Passage given:
↓↓↓

Now you are running up against a barrier. To native speakers, what makes speech predictable, hence comprehensible, includes the shared knowledge bank and discourse clues. The methods employed thus far have help you to continue developing your general parsing ability. You now have a substantial linguistic basis for comprehension. However, you are far from sharing the cultural knowledge bank. and from being able to take advantage of discourse clues. You need ways to overcome both of those limitations.

James Spradley (1979) virtually equates doing ethnography with doing language learning, and at the stage of the game I am now focusing on (stage three) I agree with him. Further progress in comprehension ability depends to a significant degree on acquiring cultural knowledge. Certainly, much has already been learned, but it is only a start. It is time to take the cultural bull by the horns.

Language sessions with the LRP now center around ethnographic interviewing. This is not the place to describe Spradley’s method in detail. In brief, you will have been compiling a list of social situations. A social situation is a recurring state of affairs that can be defined in terms regular participants, locations, props, etc. Two neighbors meeting at the village well might be a social situation. An interchange between a villager and a traveling merchant with a wagon of wares might be another. There are hundreds of social situations which can be identified in any culture. You will use your list of social situations as the basis for conversations with your LRP. You may ask a question about a typical instance of a social situation (“What goes on when a merchant comes to a house in the village?”), or about a specific instance (“Tell me all about the last time a merchant came to your house”). Such questions covering an entire situation are called grand tour questions. The responses are tape recorded and added to your comprehensible corpus. You will go over the tapes, identifying incomprehensible details, and clarifying them, making relevant notes. You will listen to the tapes privately until they are easy to comprehend.

↑↑↑

List of tasks:
1/ In the passage on language learning, rewrite the text between "Now you are" and "by the horns.", inclusive, substituting "contextual cues" for "discourse clues".
2/ According to the passage on language learning, what are questions that cover an entire social situation called?

Record excerpts:
↓↓↓

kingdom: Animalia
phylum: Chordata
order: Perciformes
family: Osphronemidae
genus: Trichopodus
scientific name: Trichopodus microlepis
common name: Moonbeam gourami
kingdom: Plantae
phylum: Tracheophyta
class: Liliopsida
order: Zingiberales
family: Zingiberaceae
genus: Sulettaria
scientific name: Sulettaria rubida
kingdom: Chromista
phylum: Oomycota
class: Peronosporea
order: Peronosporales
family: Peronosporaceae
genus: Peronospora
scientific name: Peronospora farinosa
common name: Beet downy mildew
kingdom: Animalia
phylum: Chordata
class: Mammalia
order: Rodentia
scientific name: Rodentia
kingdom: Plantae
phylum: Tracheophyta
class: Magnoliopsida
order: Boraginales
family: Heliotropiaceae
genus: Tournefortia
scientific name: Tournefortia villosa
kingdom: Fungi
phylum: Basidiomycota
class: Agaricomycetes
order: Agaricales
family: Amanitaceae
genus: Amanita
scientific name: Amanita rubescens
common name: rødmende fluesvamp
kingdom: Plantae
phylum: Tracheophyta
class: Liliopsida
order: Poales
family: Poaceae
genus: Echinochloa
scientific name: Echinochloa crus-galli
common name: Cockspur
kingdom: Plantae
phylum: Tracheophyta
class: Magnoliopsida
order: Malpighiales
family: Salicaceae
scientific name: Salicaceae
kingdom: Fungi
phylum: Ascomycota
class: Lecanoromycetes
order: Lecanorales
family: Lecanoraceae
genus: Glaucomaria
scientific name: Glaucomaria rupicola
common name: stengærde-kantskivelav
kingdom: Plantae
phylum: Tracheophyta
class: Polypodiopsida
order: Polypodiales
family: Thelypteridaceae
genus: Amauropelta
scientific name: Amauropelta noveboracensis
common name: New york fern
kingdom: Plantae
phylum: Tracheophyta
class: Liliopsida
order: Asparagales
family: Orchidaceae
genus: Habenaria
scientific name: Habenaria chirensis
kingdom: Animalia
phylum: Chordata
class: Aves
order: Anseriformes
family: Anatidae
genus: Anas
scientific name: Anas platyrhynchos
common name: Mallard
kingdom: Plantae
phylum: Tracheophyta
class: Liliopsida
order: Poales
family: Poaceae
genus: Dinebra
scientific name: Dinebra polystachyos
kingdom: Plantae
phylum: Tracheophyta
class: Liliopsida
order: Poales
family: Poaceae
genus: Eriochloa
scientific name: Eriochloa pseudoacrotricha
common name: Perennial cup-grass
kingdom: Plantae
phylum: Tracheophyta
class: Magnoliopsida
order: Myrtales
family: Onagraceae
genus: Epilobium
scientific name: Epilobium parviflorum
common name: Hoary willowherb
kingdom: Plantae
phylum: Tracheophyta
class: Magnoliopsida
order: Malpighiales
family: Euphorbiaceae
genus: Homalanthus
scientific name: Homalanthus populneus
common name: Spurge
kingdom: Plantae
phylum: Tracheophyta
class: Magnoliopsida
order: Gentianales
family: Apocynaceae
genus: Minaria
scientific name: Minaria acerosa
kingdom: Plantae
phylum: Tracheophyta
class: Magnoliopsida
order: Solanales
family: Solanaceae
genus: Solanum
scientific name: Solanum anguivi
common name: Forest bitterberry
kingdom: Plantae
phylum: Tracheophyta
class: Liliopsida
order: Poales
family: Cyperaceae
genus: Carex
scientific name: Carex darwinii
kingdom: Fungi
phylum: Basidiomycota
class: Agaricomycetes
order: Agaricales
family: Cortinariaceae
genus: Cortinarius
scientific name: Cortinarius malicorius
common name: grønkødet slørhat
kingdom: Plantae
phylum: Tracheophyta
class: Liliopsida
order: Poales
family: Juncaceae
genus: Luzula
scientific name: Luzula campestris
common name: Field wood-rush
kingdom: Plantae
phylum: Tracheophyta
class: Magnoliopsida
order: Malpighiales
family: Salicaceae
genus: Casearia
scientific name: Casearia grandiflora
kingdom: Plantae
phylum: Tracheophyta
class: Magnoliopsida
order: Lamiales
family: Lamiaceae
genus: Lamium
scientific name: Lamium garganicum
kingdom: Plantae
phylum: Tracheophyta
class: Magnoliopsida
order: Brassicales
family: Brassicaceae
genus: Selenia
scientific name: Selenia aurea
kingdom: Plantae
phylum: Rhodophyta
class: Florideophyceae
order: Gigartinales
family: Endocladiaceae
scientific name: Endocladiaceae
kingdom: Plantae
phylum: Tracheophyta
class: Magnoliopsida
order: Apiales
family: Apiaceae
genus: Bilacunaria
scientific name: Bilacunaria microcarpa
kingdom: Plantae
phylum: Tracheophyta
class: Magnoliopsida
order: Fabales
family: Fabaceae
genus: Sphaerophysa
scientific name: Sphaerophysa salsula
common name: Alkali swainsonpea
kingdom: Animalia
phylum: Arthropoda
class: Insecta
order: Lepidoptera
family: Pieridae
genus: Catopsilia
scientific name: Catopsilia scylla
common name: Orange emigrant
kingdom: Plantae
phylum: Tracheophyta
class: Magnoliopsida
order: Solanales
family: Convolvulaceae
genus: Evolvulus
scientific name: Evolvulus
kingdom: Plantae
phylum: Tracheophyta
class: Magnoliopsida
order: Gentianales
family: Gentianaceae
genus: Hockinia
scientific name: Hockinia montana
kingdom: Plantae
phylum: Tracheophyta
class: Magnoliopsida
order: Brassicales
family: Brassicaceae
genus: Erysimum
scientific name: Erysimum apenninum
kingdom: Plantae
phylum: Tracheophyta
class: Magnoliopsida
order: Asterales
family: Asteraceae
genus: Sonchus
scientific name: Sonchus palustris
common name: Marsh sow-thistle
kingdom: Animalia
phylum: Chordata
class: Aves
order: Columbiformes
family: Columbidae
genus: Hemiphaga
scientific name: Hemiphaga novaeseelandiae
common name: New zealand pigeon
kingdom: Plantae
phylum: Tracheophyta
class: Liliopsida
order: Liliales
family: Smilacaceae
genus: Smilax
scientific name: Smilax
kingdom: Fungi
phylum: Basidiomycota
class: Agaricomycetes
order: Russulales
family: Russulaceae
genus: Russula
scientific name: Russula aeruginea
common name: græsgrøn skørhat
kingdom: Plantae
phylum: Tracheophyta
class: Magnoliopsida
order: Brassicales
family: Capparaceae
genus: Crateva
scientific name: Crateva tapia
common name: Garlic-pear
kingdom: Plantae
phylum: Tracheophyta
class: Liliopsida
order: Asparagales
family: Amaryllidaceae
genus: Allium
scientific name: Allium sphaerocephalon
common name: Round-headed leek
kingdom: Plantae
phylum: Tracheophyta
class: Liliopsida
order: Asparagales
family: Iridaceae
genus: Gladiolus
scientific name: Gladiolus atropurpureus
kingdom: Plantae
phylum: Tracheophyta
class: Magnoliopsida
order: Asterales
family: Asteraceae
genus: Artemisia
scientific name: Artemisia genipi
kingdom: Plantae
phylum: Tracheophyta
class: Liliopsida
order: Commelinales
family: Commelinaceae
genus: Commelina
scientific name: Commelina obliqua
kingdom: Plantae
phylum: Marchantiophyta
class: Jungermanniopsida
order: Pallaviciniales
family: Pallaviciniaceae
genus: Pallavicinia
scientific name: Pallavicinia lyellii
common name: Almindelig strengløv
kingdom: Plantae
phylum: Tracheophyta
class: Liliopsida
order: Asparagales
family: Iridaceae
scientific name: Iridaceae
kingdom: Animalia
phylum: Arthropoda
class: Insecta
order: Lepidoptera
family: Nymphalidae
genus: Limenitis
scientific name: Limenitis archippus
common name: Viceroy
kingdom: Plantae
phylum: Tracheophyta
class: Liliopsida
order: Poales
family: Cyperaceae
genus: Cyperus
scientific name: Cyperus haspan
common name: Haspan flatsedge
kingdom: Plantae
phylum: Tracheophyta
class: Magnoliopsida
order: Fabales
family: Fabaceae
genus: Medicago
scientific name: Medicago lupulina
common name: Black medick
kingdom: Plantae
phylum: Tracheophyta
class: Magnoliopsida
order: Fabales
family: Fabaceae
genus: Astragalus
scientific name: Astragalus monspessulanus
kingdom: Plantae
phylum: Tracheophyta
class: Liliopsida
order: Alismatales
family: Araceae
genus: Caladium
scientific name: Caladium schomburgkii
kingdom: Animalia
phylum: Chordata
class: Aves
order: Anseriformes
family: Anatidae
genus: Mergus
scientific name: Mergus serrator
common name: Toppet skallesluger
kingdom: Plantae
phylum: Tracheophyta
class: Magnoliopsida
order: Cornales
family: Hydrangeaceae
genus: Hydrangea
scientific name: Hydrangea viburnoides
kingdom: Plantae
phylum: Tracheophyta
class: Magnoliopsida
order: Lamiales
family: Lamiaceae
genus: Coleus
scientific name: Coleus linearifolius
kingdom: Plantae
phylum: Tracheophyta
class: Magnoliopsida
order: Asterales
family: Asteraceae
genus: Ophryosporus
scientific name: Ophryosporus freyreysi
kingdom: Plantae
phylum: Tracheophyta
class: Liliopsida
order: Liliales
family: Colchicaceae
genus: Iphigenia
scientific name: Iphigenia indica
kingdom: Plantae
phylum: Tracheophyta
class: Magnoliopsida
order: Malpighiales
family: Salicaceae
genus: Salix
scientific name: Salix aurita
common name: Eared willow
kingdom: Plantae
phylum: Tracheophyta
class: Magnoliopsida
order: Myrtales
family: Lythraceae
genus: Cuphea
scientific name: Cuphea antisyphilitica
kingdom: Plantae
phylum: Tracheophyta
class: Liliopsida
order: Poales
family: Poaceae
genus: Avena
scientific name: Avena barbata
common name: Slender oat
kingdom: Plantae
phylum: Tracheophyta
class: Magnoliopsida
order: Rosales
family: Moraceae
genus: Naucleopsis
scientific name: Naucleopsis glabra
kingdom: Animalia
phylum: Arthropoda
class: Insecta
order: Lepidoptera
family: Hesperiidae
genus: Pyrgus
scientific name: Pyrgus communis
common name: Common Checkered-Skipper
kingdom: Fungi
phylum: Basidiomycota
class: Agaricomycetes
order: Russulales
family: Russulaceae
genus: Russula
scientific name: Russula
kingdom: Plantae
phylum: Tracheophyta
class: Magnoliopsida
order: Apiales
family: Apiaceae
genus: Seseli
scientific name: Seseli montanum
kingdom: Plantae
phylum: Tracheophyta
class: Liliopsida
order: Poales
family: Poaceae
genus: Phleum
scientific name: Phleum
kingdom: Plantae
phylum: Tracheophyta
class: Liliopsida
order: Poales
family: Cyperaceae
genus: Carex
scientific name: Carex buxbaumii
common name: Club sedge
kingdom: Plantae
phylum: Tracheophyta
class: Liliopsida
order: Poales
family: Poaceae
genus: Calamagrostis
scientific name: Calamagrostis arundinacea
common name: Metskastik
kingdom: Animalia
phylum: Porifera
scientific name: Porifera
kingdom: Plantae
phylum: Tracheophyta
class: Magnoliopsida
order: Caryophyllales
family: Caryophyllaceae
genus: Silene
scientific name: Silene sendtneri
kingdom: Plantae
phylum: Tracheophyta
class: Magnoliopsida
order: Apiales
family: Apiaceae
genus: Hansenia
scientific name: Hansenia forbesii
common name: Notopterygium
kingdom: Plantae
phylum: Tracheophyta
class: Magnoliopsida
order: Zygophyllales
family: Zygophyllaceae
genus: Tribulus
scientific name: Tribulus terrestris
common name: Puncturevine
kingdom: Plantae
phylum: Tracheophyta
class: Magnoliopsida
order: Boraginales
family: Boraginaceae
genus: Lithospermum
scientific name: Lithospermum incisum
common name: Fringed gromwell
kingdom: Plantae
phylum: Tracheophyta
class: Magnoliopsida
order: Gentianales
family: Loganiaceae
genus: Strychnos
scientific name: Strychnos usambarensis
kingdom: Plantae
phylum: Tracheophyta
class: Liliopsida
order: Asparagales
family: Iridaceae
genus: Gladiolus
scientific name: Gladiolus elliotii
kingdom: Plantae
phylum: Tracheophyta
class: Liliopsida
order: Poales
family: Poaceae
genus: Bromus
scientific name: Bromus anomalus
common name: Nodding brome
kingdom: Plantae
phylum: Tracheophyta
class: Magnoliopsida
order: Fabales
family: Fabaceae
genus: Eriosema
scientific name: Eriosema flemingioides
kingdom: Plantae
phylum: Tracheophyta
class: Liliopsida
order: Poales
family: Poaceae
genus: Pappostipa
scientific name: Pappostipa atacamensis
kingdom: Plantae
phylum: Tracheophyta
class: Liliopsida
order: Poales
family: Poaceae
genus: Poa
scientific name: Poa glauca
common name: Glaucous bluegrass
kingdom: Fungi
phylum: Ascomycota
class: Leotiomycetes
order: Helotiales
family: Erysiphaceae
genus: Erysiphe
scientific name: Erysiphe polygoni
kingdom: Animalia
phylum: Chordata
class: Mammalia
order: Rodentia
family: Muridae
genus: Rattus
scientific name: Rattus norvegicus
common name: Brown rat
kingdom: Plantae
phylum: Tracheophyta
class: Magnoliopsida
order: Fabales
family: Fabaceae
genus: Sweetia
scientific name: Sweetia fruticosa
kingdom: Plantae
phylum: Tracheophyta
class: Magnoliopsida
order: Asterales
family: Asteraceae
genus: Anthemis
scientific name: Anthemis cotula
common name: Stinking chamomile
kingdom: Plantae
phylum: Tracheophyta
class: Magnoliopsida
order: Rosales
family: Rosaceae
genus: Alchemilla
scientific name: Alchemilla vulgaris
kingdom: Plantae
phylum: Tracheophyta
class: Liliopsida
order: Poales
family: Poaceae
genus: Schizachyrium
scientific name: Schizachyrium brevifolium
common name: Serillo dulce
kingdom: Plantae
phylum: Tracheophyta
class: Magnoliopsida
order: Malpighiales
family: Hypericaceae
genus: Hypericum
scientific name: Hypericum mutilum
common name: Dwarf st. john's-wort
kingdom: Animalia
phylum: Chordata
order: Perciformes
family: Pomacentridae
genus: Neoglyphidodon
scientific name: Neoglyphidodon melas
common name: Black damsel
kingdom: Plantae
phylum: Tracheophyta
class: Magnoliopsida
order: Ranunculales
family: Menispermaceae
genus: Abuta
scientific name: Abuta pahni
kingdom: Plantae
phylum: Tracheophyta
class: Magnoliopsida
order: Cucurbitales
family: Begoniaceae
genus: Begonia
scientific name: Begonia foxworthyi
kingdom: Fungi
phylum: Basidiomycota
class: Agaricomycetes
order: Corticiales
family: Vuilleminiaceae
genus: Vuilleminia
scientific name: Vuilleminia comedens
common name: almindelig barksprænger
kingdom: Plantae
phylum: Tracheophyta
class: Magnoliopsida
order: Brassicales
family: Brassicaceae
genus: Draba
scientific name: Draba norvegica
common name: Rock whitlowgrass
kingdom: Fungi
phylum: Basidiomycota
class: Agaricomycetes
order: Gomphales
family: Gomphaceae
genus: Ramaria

↑↑↑

Solved tasks:
1/
Now you are running up against a barrier. To native speakers, what makes speech predictable, hence comprehensible, includes the shared knowledge bank and contextual cues. The methods employed thus far have help you to continue developing your general parsing ability. You now have a substantial linguistic basis for comprehension. However, you are far from sharing the cultural knowledge bank. and from being able to take advantage of contextual cues. You need ways to overcome both of those limitations.

James Spradley (1979) virtually equates doing ethnography with doing language learning, and at the stage of the game I am now focusing on (stage three) I agree with him. Further progress in comprehension ability depends to a significant degree on acquiring cultural knowledge. Certainly, much has already been learned, but it is only a start. It is time to take the cultural bull by the horns.

2/ Grand tour questions.